NES / Famicom
The Nintendo Entertainment System (NES, 1983 in Japan as Famicom, 1985 in North America) is the most documented 8-bit console of all time. It uses a Ricoh 2A03 CPU — essentially a 6502 at 1.79 MHz with the decimal mode disabled — paired with dedicated PPU (graphics) and APU (audio) chips.
Unlike home computers, the NES has no OS and no BASIC interpreter. Your cartridge ROM is everything — it supplies the reset vector, the interrupt handlers, and all the code. This makes NES programming more demanding than C64 or Spectrum programming, but also gives you complete control.
Languages in the IDE
| Language | Use for |
|---|---|
| 6502 / ca65 assembly | Primary language — most NES code is assembly |
| cc65 C (with NES target) | Higher-level structure, with caveats (see below) |
C on the NES
The NES has strict timing requirements (PPU must be driven in sync with the TV) and limited RAM. While cc65 supports an NES target, most production NES code is assembly. C is useful for game logic but assembly is typically needed for rendering code.
Quick start
- Select NES as the platform and Assembly as the language.

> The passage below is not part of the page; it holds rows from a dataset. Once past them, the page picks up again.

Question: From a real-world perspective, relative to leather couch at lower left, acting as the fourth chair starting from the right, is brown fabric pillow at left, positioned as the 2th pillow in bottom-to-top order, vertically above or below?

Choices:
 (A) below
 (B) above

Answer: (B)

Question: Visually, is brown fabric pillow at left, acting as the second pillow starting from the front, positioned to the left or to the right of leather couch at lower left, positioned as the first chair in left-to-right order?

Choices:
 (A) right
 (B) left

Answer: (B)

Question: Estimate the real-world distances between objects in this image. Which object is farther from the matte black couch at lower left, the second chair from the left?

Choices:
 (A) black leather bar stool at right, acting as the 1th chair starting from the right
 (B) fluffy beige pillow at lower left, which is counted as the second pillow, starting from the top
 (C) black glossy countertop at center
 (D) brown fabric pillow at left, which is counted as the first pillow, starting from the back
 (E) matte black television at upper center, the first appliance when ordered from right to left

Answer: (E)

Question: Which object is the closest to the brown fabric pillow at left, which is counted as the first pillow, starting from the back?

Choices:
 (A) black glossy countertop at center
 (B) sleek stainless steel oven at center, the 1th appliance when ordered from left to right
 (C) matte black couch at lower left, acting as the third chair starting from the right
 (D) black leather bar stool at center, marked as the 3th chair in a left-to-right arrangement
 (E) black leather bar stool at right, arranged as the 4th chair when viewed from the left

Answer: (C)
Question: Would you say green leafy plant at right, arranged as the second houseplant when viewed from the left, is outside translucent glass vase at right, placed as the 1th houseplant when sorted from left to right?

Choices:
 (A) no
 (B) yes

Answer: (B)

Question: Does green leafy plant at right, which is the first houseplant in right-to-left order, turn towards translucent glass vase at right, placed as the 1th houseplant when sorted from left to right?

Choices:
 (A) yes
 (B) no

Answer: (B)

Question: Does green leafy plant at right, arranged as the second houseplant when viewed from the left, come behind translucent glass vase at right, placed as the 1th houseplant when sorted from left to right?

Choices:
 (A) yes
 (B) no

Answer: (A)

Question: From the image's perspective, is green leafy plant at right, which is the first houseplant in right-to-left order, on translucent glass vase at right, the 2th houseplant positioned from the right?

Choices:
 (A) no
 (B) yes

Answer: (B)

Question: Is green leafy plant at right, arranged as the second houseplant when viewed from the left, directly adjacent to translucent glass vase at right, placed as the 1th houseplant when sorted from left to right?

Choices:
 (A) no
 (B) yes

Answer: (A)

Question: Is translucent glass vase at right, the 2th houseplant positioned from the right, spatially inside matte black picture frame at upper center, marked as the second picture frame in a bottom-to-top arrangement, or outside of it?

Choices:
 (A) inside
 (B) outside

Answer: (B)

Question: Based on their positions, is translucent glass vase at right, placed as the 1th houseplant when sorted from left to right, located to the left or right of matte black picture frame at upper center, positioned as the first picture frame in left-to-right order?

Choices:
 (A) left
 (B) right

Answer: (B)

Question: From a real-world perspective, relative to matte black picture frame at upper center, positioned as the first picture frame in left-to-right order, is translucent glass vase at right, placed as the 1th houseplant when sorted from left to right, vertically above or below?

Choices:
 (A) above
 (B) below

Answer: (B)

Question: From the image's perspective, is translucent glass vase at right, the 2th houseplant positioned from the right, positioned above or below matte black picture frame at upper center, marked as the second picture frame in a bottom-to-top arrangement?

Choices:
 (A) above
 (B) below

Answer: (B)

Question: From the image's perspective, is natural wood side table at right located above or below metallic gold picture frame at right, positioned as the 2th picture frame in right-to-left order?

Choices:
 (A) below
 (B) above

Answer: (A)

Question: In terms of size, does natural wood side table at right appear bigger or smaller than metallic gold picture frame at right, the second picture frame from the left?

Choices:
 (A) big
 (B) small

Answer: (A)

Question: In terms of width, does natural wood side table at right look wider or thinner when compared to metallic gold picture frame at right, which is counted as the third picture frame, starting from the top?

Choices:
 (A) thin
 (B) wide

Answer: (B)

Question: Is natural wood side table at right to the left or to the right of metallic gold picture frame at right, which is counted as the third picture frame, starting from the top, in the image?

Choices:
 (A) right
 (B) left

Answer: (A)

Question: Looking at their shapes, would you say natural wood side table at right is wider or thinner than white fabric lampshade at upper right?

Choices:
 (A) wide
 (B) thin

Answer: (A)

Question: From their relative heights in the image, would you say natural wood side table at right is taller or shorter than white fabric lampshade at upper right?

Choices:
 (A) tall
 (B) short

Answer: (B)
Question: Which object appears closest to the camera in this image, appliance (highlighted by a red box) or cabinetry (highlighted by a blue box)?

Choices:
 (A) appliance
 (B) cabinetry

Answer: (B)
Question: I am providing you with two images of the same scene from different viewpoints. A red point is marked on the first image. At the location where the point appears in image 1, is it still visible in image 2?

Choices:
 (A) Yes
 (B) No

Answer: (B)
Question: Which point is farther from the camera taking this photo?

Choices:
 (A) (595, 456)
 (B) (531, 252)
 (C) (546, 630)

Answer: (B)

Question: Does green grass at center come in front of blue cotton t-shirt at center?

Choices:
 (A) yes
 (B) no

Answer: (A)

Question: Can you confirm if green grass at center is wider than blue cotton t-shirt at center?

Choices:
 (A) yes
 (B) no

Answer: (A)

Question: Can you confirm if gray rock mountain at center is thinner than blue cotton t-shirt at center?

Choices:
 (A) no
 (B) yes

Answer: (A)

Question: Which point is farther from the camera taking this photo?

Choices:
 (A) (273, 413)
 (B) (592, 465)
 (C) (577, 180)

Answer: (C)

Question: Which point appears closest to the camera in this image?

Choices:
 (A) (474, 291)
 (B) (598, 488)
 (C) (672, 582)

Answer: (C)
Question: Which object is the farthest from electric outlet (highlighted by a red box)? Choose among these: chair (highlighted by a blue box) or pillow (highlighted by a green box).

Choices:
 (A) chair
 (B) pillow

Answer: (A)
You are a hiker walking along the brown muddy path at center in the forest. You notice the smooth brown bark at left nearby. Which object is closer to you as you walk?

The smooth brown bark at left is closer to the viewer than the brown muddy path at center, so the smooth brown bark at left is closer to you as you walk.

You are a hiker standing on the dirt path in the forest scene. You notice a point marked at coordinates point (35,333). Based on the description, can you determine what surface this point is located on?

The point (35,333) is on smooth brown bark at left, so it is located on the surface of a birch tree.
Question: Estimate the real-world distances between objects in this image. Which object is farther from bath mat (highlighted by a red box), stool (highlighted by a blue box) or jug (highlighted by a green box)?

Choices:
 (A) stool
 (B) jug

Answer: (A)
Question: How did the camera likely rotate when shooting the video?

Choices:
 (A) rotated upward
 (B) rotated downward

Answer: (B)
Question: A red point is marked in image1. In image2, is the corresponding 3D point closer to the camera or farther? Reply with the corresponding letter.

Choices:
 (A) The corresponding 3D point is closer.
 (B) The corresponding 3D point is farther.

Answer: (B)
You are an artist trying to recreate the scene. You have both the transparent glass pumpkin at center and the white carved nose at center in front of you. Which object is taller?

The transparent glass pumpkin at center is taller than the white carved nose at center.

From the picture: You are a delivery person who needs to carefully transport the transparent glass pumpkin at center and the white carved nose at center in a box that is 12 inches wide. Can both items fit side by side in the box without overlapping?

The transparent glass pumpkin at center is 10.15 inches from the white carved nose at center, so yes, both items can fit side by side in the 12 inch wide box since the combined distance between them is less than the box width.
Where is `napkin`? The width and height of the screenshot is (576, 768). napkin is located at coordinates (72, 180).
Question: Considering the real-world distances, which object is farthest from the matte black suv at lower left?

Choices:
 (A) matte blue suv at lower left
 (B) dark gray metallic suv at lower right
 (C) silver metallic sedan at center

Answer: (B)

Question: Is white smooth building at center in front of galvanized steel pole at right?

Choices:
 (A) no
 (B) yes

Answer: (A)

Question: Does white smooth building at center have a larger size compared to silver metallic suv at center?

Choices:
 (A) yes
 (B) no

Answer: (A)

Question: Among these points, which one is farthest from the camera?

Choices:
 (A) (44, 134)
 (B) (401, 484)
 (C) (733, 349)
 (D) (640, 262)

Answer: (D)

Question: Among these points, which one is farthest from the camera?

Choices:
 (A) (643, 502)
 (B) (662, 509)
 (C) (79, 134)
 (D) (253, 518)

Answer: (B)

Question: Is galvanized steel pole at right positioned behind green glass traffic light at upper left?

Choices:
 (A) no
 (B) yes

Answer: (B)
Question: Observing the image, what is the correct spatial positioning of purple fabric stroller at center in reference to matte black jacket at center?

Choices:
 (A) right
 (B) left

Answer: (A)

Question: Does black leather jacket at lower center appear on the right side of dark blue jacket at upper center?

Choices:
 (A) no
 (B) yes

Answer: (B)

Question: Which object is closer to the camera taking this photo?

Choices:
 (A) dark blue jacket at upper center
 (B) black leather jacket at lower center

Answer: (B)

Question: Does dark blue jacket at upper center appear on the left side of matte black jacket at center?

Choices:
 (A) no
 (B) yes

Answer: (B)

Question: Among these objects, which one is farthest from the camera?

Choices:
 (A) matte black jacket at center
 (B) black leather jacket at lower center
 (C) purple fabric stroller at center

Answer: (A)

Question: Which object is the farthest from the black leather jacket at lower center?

- Load the example — it shows the iNES header, startup code, and a minimal game loop structure.
- Build; the IDE loads the resulting
.nesROM into an NES emulator.
The NES has strict timing
The NES PPU requires that you don't access VRAM outside of VBlank. Most beginner crashes are caused by reading/writing PPU registers at the wrong time. Read the template comments carefully.
Hardware overview
CPU — Ricoh 2A03 (modified 6502) at 1.79 MHz (NTSC)
The 2A03 is a 6502 with the decimal mode instruction (SED/CLD still exist, but ADC/SBC don't use BCD). It's otherwise identical — same registers, same addressing modes, same instruction timings.
The 2A03 also includes the APU (Audio Processing Unit) built directly into the CPU chip.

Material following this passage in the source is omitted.